Se dice que en la persona de Ezequiel conviven el profeta
y el sacerdote, el hombre contemplativo y el de acción, el poeta y el
razonador, el anunciador de males y el heraldo de salvación. Tal riqueza de
personalidad se revela en su mensaje profético, igualmente rico y complejo.

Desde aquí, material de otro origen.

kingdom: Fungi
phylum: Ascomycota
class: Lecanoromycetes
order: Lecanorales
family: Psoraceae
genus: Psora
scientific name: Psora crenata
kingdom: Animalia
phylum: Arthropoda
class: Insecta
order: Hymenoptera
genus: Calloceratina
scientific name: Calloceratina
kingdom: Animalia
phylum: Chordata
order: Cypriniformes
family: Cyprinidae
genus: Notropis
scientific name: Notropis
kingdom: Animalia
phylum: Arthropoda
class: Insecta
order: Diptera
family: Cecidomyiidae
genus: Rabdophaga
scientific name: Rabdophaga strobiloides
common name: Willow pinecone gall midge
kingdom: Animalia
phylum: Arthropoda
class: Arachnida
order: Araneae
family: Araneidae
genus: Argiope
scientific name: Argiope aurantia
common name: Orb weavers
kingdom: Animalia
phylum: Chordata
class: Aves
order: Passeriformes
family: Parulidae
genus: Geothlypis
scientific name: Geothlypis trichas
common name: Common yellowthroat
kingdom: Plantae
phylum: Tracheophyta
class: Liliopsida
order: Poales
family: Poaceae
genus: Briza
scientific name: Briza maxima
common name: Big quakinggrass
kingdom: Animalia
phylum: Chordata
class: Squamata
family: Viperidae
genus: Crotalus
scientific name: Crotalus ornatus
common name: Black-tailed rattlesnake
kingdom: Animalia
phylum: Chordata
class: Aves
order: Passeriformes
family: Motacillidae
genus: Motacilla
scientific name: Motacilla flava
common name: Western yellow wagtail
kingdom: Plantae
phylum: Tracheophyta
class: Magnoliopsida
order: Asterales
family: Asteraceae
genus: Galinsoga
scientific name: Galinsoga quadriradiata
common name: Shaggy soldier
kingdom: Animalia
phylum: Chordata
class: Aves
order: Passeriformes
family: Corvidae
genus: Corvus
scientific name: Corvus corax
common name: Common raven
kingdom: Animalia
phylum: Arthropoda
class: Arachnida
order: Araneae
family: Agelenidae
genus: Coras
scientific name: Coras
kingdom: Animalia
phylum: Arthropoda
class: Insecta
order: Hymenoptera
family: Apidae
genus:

En
su condición de profeta, Ezequiel estaba persuadido de haber sido llamado a
ejercer de centinela sobre Israel en uno de los períodos más críticos de la
historia nacional: «... vino a mí palabra de Jehová, diciendo: "Hijo de
hombre, yo te he puesto por atalaya a la casa de Israel"» (3.16–21;
33.1–9); al mismo tiempo, en su condición de sacerdote anhela el retorno de la
gloria de Jehová al templo de Jerusalén (43.1–5; cf. 10.18–22), y revela un
gran horror hacia cuanto significa impureza ritual (4.14) y una extrema
minuciosidad en la distinción entre lo sagrado y lo profano (43.6–46.24).
Los capítulos finales (40–48) contienen una visión del
profeta referida a la situación del pueblo de Israel, cuando en el futuro se
reorganice como nación y vuelva a celebrarse el culto en el Templo restaurado
(40; 43.7, 18).
Esquema del
contenido:
1. Vocación de Ezequiel (1.1–3.27)
2. Profecías acerca de la caída de Jerusalén (4.1–24.27)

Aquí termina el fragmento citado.